If you are referring to a zipper back boot...well, then still do you really care?
This is one style & brand that has many sizing choices...none of these would fit your leg?
_Ariat® Men´s Heritage Contour Field Boot?Tall Height | Dover Saddlery_
The other thing you can do is buy a mans boot and have it altered to fit your leg as long as they are long enough to allow for drop once they are broken in....
Make sure if a womens boot the leg shaft is long enough to allow for that "drop" that is going to take place..
To me, since boots come with zippers or pull-on style but need to "look" the textbook look for "riding boots" I don't think it makes much of a difference.
If you are referring to synthetic boots I don't know if you can find much available.
Dover Saddlery does offer a few choices as do other large tack shops that are real stores or online..
Good luck in your shopping.
:runninghorse2:...
_jmo..._


----------



## Cordillera Cowboy (Jun 6, 2014)

I wasn't aware that there was a difference, other than size?


----------



## Jan1975 (Sep 7, 2015)

My son has always worn women's boots because he's young and men's boots are way too wide in the leg for him. If there are differences in appearance, I sure can't tell.

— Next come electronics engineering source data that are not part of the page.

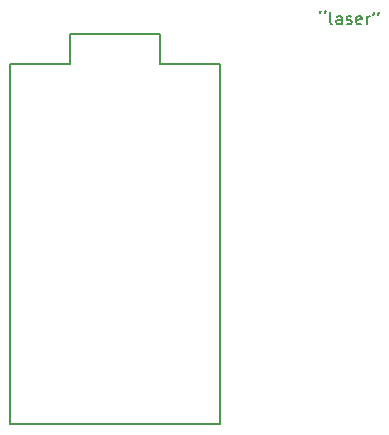
<source format=gto>
%TF.GenerationSoftware,KiCad,Pcbnew,(5.1.10-1-10_14)*%
%TF.CreationDate,2021-10-08T14:04:21+02:00*%
%TF.ProjectId,lazercut,6c617a65-7263-4757-942e-6b696361645f,rev?*%
%TF.SameCoordinates,Original*%
%TF.FileFunction,Legend,Top*%
%TF.FilePolarity,Positive*%
%FSLAX46Y46*%
G04 Gerber Fmt 4.6, Leading zero omitted, Abs format (unit mm)*
G04 Created by KiCad (PCBNEW (5.1.10-1-10_14)) date 2021-10-08 14:04:21*
%MOMM*%
%LPD*%
G01*
G04 APERTURE LIST*
%ADD10C,0.150000*%
%ADD11C,1.600000*%
%ADD12R,1.600000X1.600000*%
%ADD13C,1.750000*%
%ADD14C,3.987800*%
G04 APERTURE END LIST*
D10*
X87598511Y-136818750D02*
X87598511Y-136771130D01*
X87646130Y-136675892D01*
X87693750Y-136628273D01*
X87217559Y-136818750D02*
X87217559Y-136771130D01*
X87265178Y-136675892D01*
X87312797Y-136628273D01*
X88217559Y-137771130D02*
X88122321Y-137723511D01*
X88074702Y-137628273D01*
X88074702Y-136771130D01*
X89027083Y-137771130D02*
X89027083Y-137247321D01*
X88979464Y-137152083D01*
X88884226Y-137104464D01*
X88693750Y-137104464D01*
X88598511Y-137152083D01*
X89027083Y-137723511D02*
X88931845Y-137771130D01*
X88693750Y-137771130D01*
X88598511Y-137723511D01*
X88550892Y-137628273D01*
X88550892Y-137533035D01*
X88598511Y-137437797D01*
X88693750Y-137390178D01*
X88931845Y-137390178D01*
X89027083Y-137342559D01*
X89455654Y-137723511D02*
X89550892Y-137771130D01*
X89741369Y-137771130D01*
X89836607Y-137723511D01*
X89884226Y-137628273D01*
X89884226Y-137580654D01*
X89836607Y-137485416D01*
X89741369Y-137437797D01*
X89598511Y-137437797D01*
X89503273Y-137390178D01*
X89455654Y-137294940D01*
X89455654Y-137247321D01*
X89503273Y-137152083D01*
X89598511Y-137104464D01*
X89741369Y-137104464D01*
X89836607Y-137152083D01*
X90693750Y-137723511D02*
X90598511Y-137771130D01*
X90408035Y-137771130D01*
X90312797Y-137723511D01*
X90265178Y-137628273D01*
X90265178Y-137247321D01*
X90312797Y-137152083D01*
X90408035Y-137104464D01*
X90598511Y-137104464D01*
X90693750Y-137152083D01*
X90741369Y-137247321D01*
X90741369Y-137342559D01*
X90265178Y-137437797D01*
X91169940Y-137771130D02*
X91169940Y-137104464D01*
X91169940Y-137294940D02*
X91217559Y-137199702D01*
X91265178Y-137152083D01*
X91360416Y-137104464D01*
X91455654Y-137104464D01*
X91788988Y-136771130D02*
X91788988Y-136818750D01*
X91741369Y-136913988D01*
X91693750Y-136961607D01*
X92169940Y-136771130D02*
X92169940Y-136818750D01*
X92122321Y-136913988D01*
X92074702Y-136961607D01*
%TO.C,U1*%
X60960000Y-141128750D02*
X60960000Y-171608750D01*
X60960000Y-141128750D02*
X66040000Y-141128750D01*
X66040000Y-141128750D02*
X66040000Y-138588750D01*
X66040000Y-138588750D02*
X73660000Y-138588750D01*
X73660000Y-138588750D02*
X73660000Y-141128750D01*
X73660000Y-141128750D02*
X78740000Y-141128750D01*
X78740000Y-141128750D02*
X78740000Y-171608750D01*
X78740000Y-171608750D02*
X60960000Y-171608750D01*
%TD*%
%LPC*%
D11*
%TO.C,U1*%
X77470000Y-142398750D03*
X77470000Y-144938750D03*
X77470000Y-147478750D03*
X77470000Y-150018750D03*
X77470000Y-152558750D03*
X77470000Y-155098750D03*
X77470000Y-157638750D03*
X77470000Y-160178750D03*
X77470000Y-162718750D03*
X77470000Y-165258750D03*
X77470000Y-167798750D03*
X77470000Y-170338750D03*
X62230000Y-170338750D03*
X62230000Y-167798750D03*
X62230000Y-165258750D03*
X62230000Y-162718750D03*
X62230000Y-160178750D03*
X62230000Y-157638750D03*
X62230000Y-155098750D03*
X62230000Y-152558750D03*
X62230000Y-150018750D03*
X62230000Y-147478750D03*
X62230000Y-144938750D03*
D12*
X62230000Y-142398750D03*
%TD*%
D13*
%TO.C,MX4*%
X133667500Y-163512500D03*
X123507500Y-163512500D03*
D14*
X128587500Y-163512500D03*
%TD*%
D13*
%TO.C,MX3*%
X114617500Y-163512500D03*
X104457500Y-163512500D03*
D14*
X109537500Y-163512500D03*
%TD*%
D13*
%TO.C,MX2*%
X133667500Y-144462500D03*
X123507500Y-144462500D03*
D14*
X128587500Y-144462500D03*
%TD*%
D13*
%TO.C,MX1*%
X114617500Y-144462500D03*
X104457500Y-144462500D03*
D14*
X109537500Y-144462500D03*
%TD*%
M02*

</source>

He has a pair of Tuffriders now...they come in extra slim calf and they aren't $$$. I didn't want to sink a lot of money into his boots when he's still growing.


----------



## Dehda01 (Jul 25, 2013)

If they fit you in the footbed(I would be a bit concerned the a B width would be too narrow) , calf and height- then go for it!!! 

Tall boot styles are fairly unisex, though the current trend in many hunter boots is a slim ankle. That may or may not fit your bone structure. There are certain boots that are too slim for my ankles but I am a tall, but boned woman and like a bit more of the old fashion German style boot.


----------